Ana Laura Edelhoff
Thesis: Ontological Priority and Independence in Aristotle
My research primarily focuses on Ancient philosophy (Ancient metaphysics, especially Aristotle’s and Plato’s Metaphysics, Ancient Aesthetics, especially Aristotle’s Poetics) and contemporary metaphysics (grounding, causation, mereology, Neo-Aristotelianism). I am particularly interested in the relevance and interest of Aristotle for contemporary debates in metaphysics.
Currently, I am finishing my PhD on Aristotle’s theory of ontological priority and independence. Aristotle argues that some beings are ontologically prior to other beings and he claims, somewhat surprisingly, that Plato shares his view. Elucidating Aristotle’s criteria for ontological priority will, thus, help us to understand better both his approach and his nuanced understanding and criticism of Plato’s metaphysics.
As a first general orientation, we should note that Aristotle argues in Metaphysics V 11 that x is ontologically prior to y, iff x can be without y, but not conversely. Already, though, our understanding of this basic claim controversial.
┄┄┄┄┄┄┄┄┄┄
**Requirements**
Carry on the research statement about Aristotle and ontological priority from its final sentence.

**Data extract**
┄┄┄┄┄┄┄┄┄┄
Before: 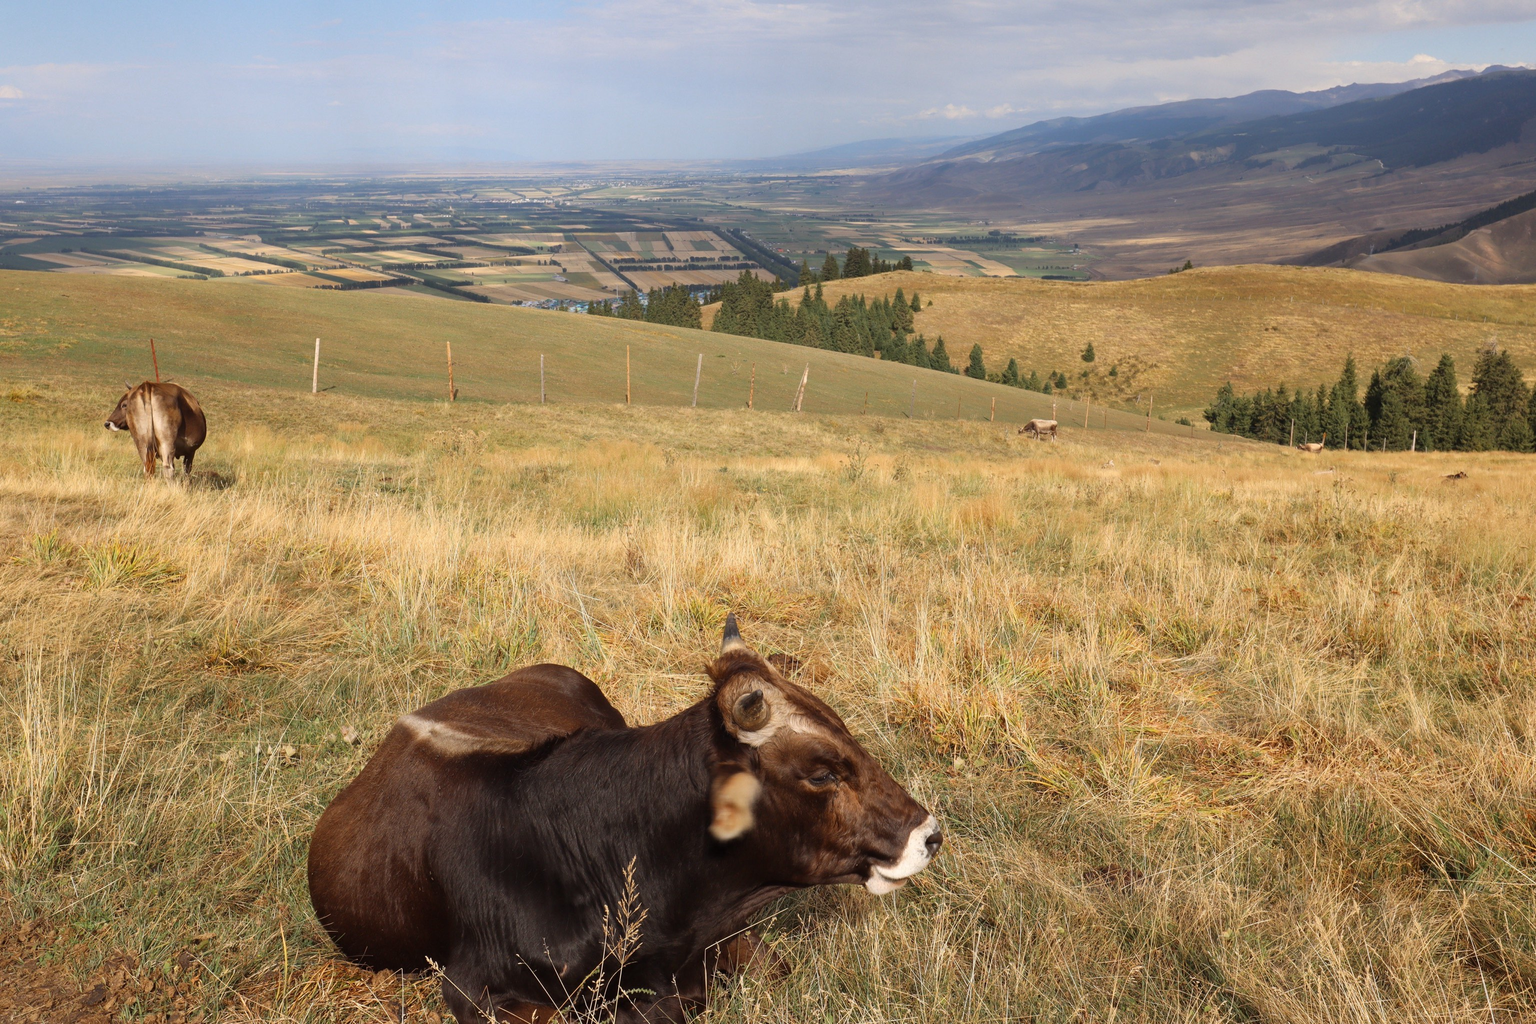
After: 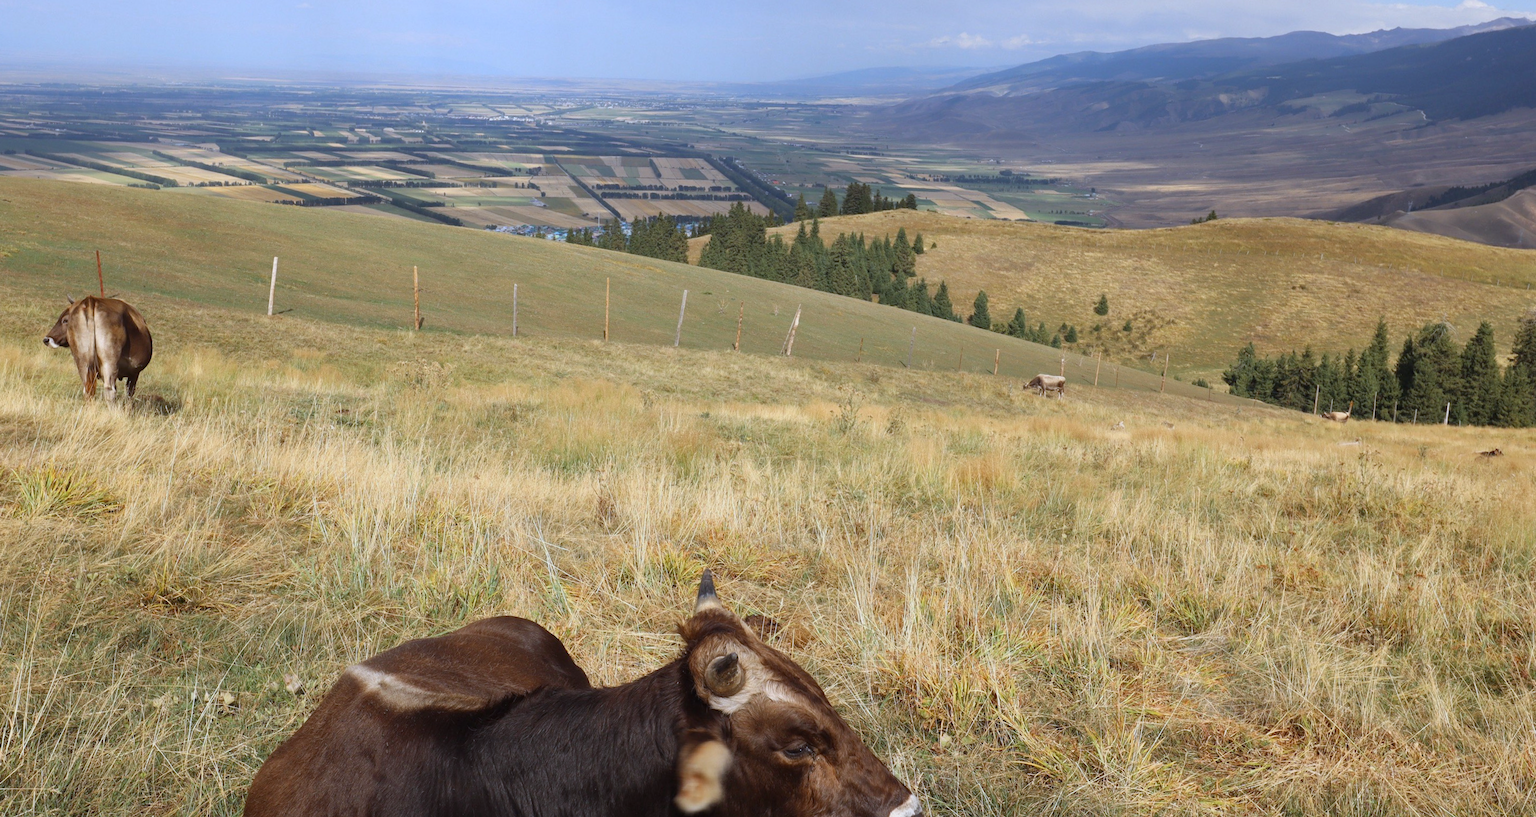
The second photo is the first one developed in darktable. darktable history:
┄┄┄┄┄┄┄┄┄┄
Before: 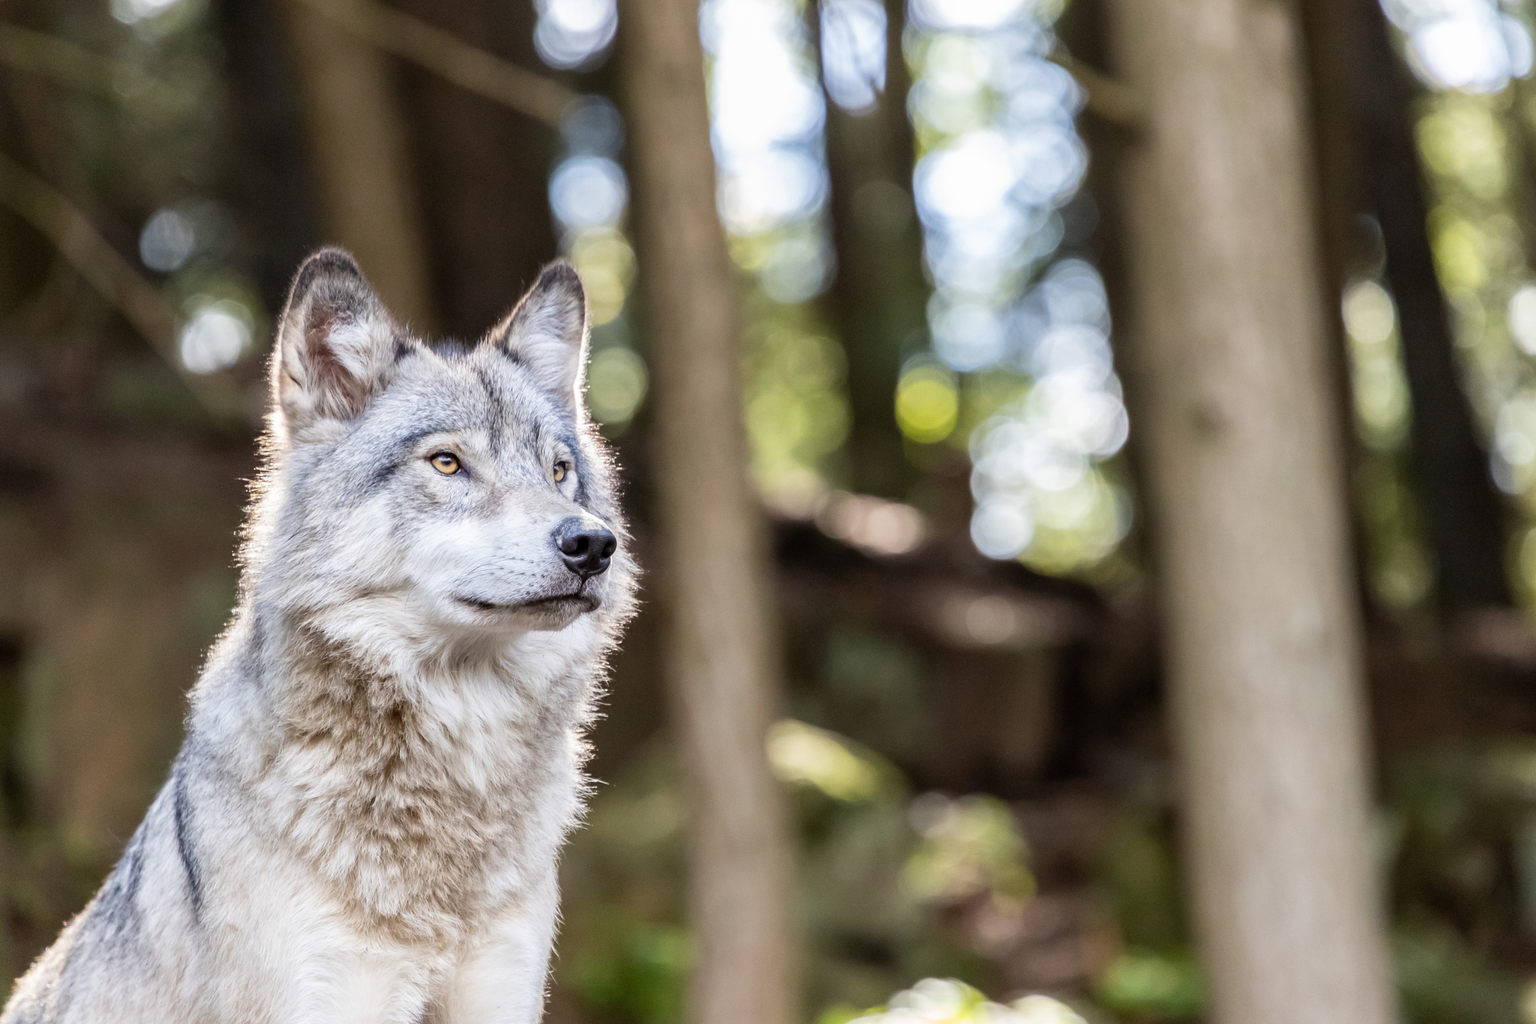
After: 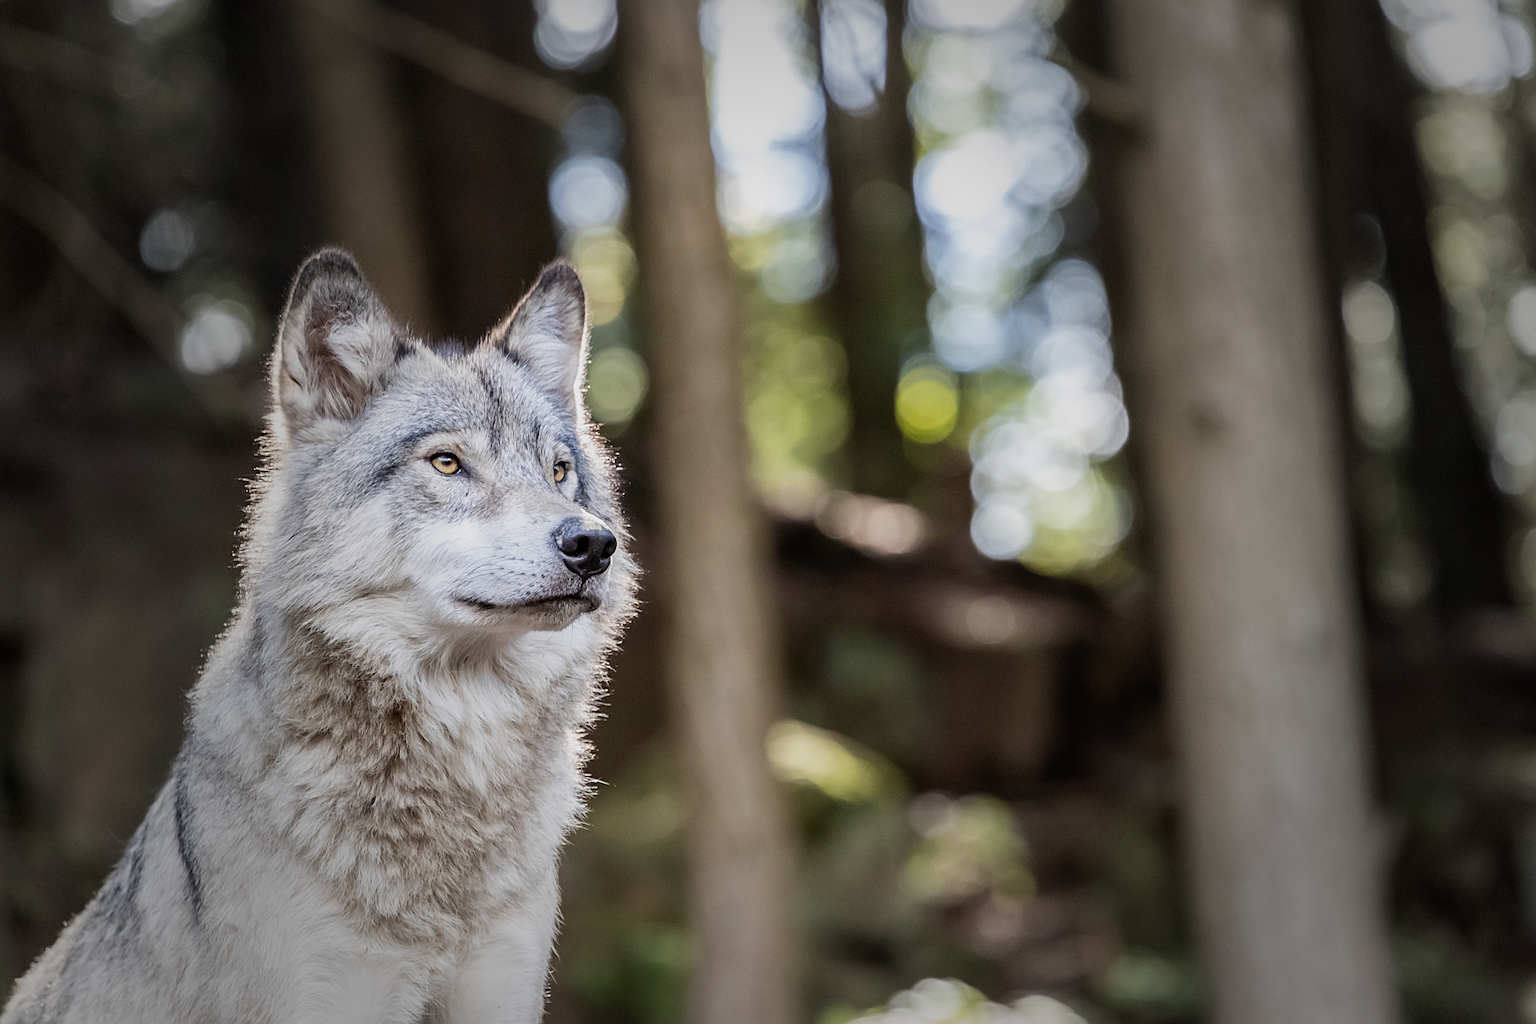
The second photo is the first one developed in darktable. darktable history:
┄┄┄┄┄┄┄┄┄┄
**The answer**
On the traditional view, Aristotle conceives of ontological priority as asymmetric existential independence (Ross (1975), Kirwan (1993), Makin (2003)). According to the existential interpretation, x is ontologically prior to y, iff x can exist without y, but not vice versa. However, as many interpreters have pointed out, this interpretation raises several difficulties; most importantly, it does not seem to accommodate own Aristotle’s own examples of ontological priority. For example, Aristotle claims that in the course of a human life, the phase in which one is an adult is ontologically prior to the phase in which one is a child. Yet, plainly, no-one can be an adult without first having been a child. So, the traditional interpretation given in terms of existential independence seems incorrect.
In view of these difficulties, a new interpretation has been put forward by Michail Peramatzis (Peramatzis (2011)). Peramatzis argues that Aristotle conceives of ontological priority as asymmetric essential independence, which can be formalised as follows: x is ontologically prior to y, iff x can be what it is without y being what it is, but not conversely.
By contrast to Peramatzis and in accordance with the traditional view, I think that Aristotle conceives of ontological priority in existential rather than in essential terms. I argue that the arguments against the existential account are not decisive and I offer a new, qualified reading of the existential approach. The qualifications take the form of precise restrictions given by Aristotle himself when he applies his account of ontological priority to the test cases he lists.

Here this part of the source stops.